I feel completely blessed in every way.  I have a loving husband who works hard for our family and gives everything he has to give.  I have two beautiful girls who sometimes fight and argue, but they both have good hearts and are sweet girls learning to gain independence.  I have a son with the Lord whom I miss terribly, but I am so grateful that he is at peace and not suffering anymore.  I have a small, beautiful house and two reliable cars.  We have enough money to put food on the table everyday and even head out to dinner once in a while.  We are not rich.  We don’t take extravagant vacations.  We sometimes wonder how we will get a bill paid.  

We are just like so many others.  However, we have decided, a long time ago, not to keep up with the Joneses.  This decision has consequences.  Because of this, we are not bothered when someone gets a new car or a new house.  We don’t feel pressure to have a “better” vacation or to join every soccer, book or bunko club.  On the other hand, we don’t get invited to many functions because we sometimes say no.  When it is not a good fit for our family, we say no.  Some people can understand this and some people are offended.  

My husband and I have learned to be grateful and content in our current living situation.  We feel very blessed with what we have.  We want for no more.  When another blessing finds itself in our midst, we accept it graciously.  We do not expect anything.  

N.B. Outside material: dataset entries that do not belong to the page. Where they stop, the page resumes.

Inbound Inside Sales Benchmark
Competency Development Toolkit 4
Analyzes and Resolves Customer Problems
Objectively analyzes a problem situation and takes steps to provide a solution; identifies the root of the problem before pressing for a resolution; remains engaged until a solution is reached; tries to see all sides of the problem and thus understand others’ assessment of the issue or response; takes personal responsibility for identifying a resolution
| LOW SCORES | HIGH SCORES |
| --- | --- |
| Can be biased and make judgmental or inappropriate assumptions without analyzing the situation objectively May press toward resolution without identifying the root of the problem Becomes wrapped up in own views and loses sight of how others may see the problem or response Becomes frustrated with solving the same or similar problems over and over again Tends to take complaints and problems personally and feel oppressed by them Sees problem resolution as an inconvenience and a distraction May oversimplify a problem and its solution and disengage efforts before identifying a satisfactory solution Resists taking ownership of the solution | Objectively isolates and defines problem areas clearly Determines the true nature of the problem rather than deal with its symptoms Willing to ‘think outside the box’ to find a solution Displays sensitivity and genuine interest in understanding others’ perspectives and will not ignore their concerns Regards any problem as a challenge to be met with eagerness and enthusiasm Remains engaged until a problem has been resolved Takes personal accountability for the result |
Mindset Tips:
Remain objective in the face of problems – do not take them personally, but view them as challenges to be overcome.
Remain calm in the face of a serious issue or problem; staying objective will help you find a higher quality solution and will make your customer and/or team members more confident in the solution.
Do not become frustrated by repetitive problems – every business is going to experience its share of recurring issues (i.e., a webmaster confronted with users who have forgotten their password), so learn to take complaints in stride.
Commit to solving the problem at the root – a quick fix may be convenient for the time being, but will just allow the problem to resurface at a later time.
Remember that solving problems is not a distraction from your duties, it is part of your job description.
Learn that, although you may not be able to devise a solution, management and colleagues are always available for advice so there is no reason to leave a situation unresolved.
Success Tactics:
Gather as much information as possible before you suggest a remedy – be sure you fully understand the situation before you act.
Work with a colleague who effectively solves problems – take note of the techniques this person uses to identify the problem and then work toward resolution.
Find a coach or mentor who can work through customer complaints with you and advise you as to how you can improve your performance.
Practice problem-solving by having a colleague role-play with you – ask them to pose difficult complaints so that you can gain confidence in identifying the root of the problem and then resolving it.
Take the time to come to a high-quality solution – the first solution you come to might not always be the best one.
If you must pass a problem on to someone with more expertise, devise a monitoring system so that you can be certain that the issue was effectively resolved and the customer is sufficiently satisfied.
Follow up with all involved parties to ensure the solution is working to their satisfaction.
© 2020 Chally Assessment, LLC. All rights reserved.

“Learn to be thankful in the midst of your unique “whatever” rather than trying to control something you were never meant to control in the first place.  God is more concerned with your attitude and obedience in the role in which he has cast you than he is about giving you a starring role.” (Karen Ehman, Let it Go)

When you learn to be content in your current living situation, truly content, a peace will find your heart.  That peace is God.  You are finally “making room” for Him.  Once God is in your peaceful, content heart, you won’t ever want to let Him go!  Missing the next bunko club won’t seem like such a big deal anymore!